What Tribal Council needs to do, Sneed said, is to step back and prioritize which projects it wants to do and when it wants to do them.
“We have very healthy resources and we’re very blessed with the financial resources we have as a tribe, but they have a limit, and there’s only so much we can do within a certain timeframe,” Blankenship said. “We can see the need within the community, but what is the schedule and what is the priority as to how we’re going to make those investments?”
Cooper said that he understands $31.5 million is a lot of money and that Tribal Council’s job is to think carefully about such expenditures. However, he reminded Council, the funding request was the result of the hospital carrying out what Council had previously directed it to do.
“Let me be really, really clear about this,” he said. “We are pursuing this because there was a time when this was a priority of Tribal Council. We were given a directive to do this.”

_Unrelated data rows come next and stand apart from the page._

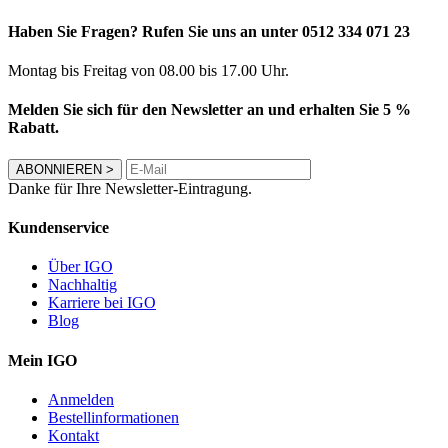
Haben Sie Fragen? Rufen Sie uns an unter 0512 334 071 23
Montag bis Freitag von 08.00 bis 17.00 Uhr.
Melden Sie sich für den Newsletter an und erhalten Sie 5 %
Rabatt.
ABONNIEREN
>
Danke für Ihre Newsletter-Eintragung.
Kundenservice
Über IGO
Nachhaltig
Karriere bei IGO
Blog
Mein IGO
Anmelden
Bestellinformationen
Kontakt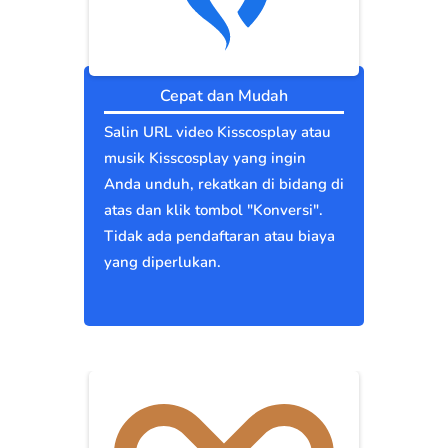
Cepat dan Mudah
Salin URL video Kisscosplay atau
musik Kisscosplay yang ingin
Anda unduh, rekatkan di bidang di
atas dan klik tombol "Konversi".
Tidak ada pendaftaran atau biaya
yang diperlukan.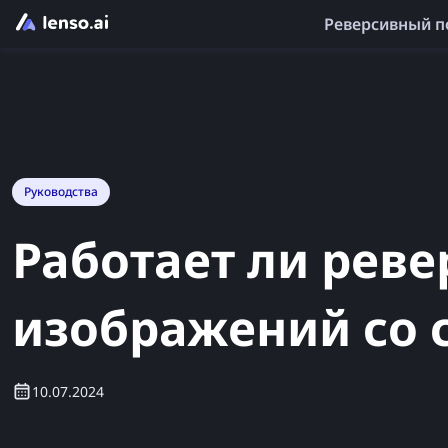
Реверсивный п
Руководства
Работает ли рев
изображений со
10.07.2024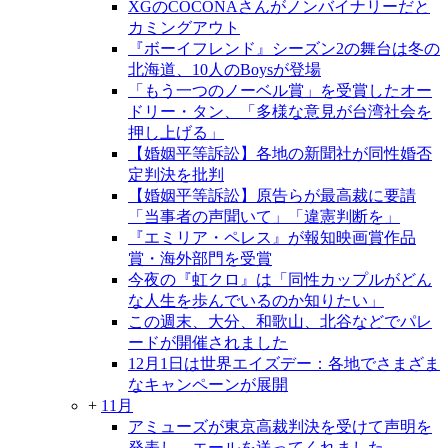
XGのCOCONAさんがノンバイナリーだと
カミングアウト
『ボーイフレンド』シーズン2の舞台は冬の
北海道、10人のBoysが登場
「もう一つのノーベル賞」を受賞したオー
ドリー・タン、「多様な意見が台湾社会を
押し上げる」
【婚姻平等訴訟】各地の新聞社が同性婚否
定判決を批判
【婚姻平等訴訟】原告らが最高裁に要請
「当事者の声聞いて」「違憲判断を」
『エミリア・ペレス』が報知映画賞作品
賞・海外部門を受賞
今夜の『虹クロ』は「同性カップルがどん
な人生を歩んでいるのか知りたい」
この週末、大分、和歌山、北谷などでパレ
ードが開催されました
12月1日は世界エイズデー：各地でさまざま
なキャンペーンが展開
+
11月
アミューズが東京高裁判決を受けて声明を
発表し、エールを送ってくれました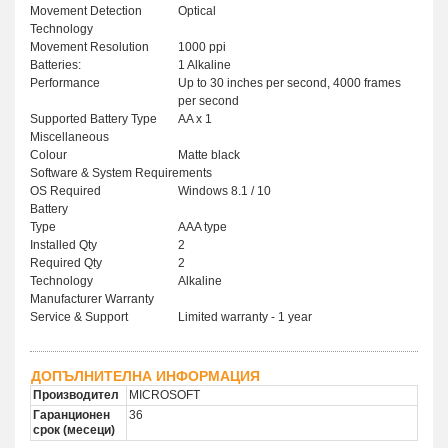
Movement Detection
Optical
Technology
Movement Resolution
1000 ppi
Batteries:
1 Alkaline
Performance
Up to 30 inches per second, 4000 frames
per second
Supported Battery Type
AA x 1
Miscellaneous
Colour
Matte black
Software & System Requirements
OS Required
Windows 8.1 / 10
Battery
Type
AAA type
Installed Qty
2
Required Qty
2
Technology
Alkaline
Manufacturer Warranty
Service & Support
Limited warranty - 1 year
ДОПЪЛНИТЕЛНА ИНФОРМАЦИЯ
Производител
MICROSOFT
Гаранционен
36
срок (месеци)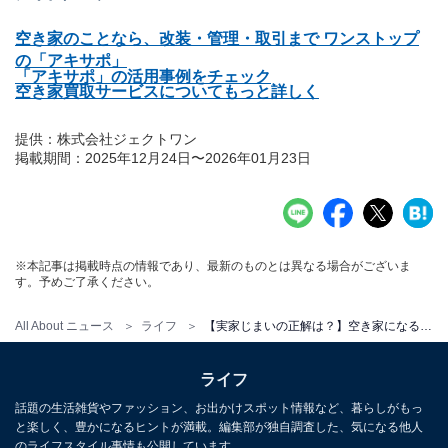
空き家のことなら、改装・管理・取引まで ワンストップ
の「アキサポ」
「アキサポ」の活用事例をチェック
空き家買取サービスについてもっと詳しく
提供：株式会社ジェクトワン
掲載期間：2025年12月24日〜2026年01月23日
※本記事は掲載時点の情報であり、最新のものとは異なる場合がございま
す。予めご了承ください。
All About ニュース
ライフ
【実家じまいの正解は？】空き家になるかも……と悩んだら相談できる「アキサポ」の魅力
ライフ
話題の生活雑貨やファッション、お出かけスポット情報など、暮らしがもっ
と楽しく、豊かになるヒントが満載。編集部が独自調査した、気になる他人
のライフスタイル事情も公開しています。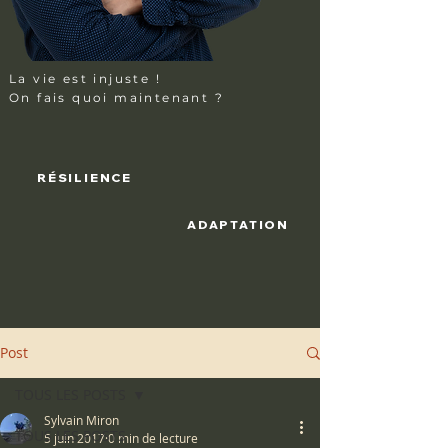
La vie
est injuste !
On fais quoi maintenant ?
RÉSILIENCE
ADAPTATION
Post
TOUS LES POSTS
Sylvain Miron
TOUS LES POSTS
5 juin 2017
0 min de lecture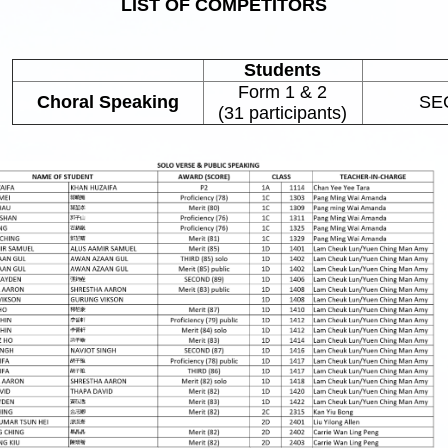
LIST OF COMPETITORS
Students
Form 1 & 2
Choral Speaking
SE
(31 participants)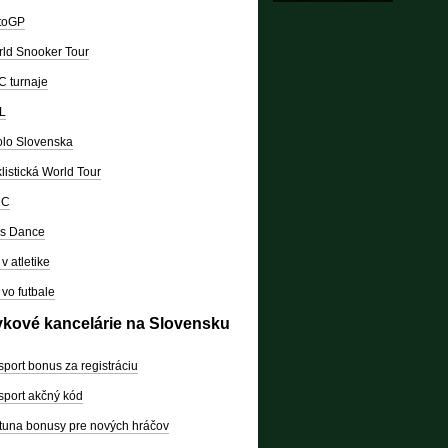
toGP
ld Snooker Tour
 turnaje
L
lo Slovenska
listická World Tour
RC
's Dance
v atletike
vo futbale
vkové kancelárie na Slovensku
sport bonus za registráciu
sport akčný kód
tuna bonusy pre nových hráčov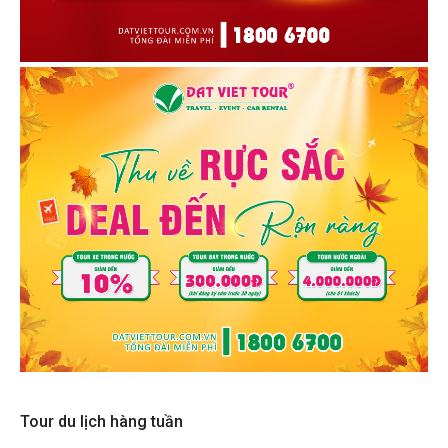
Tour du lịch hàng tuần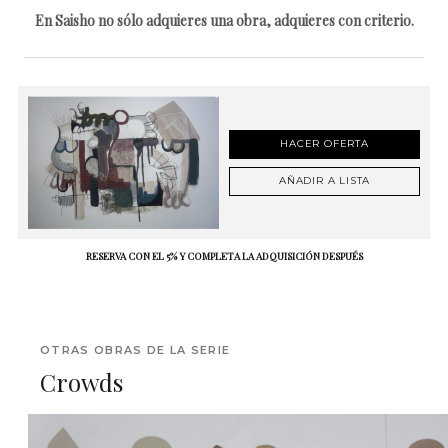
En Saisho no sólo adquieres una obra, adquieres con criterio.
HACER OFERTA
AÑADIR A LISTA
RESERVA CON EL 5% Y COMPLETA LA ADQUISICIÓN DESPUÉS
OTRAS OBRAS DE LA SERIE
Crowds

Tribal Council approved a $1.7 million design phase for the project in October 2016. However, only five of the 12 who were on Tribal Council at that time were re-elected in 2017.
Cooper cautioned Tribal Council that delaying the vote would not be a neutral decision. Depending on the length of the delay, he said, the architects and designers might move on to other projects, forcing the tribe to begin a new contract with somebody else — something that would increase the cost. He also pointed out that construction costs are rising by the month.
“There will certainly be an escalation in the project cost as we see the economy revving the way that it is,” he said.
Multiple councilmembers asked about the possibility of the hospital sharing the cost with the tribe.
“I can’t tell you we can afford to finance the debt if you wanted the hospital to do this without tribal support,” Cooper said.
It remains to be seen when, and if, Council will approve funding for the project. Before discussing it again, the body plans to hold a work session during which it will take a close look at proposed projects and develop a five-to-10-year plan to execute them.
“Council, we have a lot of work to do,” said Chairman Adam Wachacha, of Snowbird. “There’s some decisions that will have to be made here in the near future.”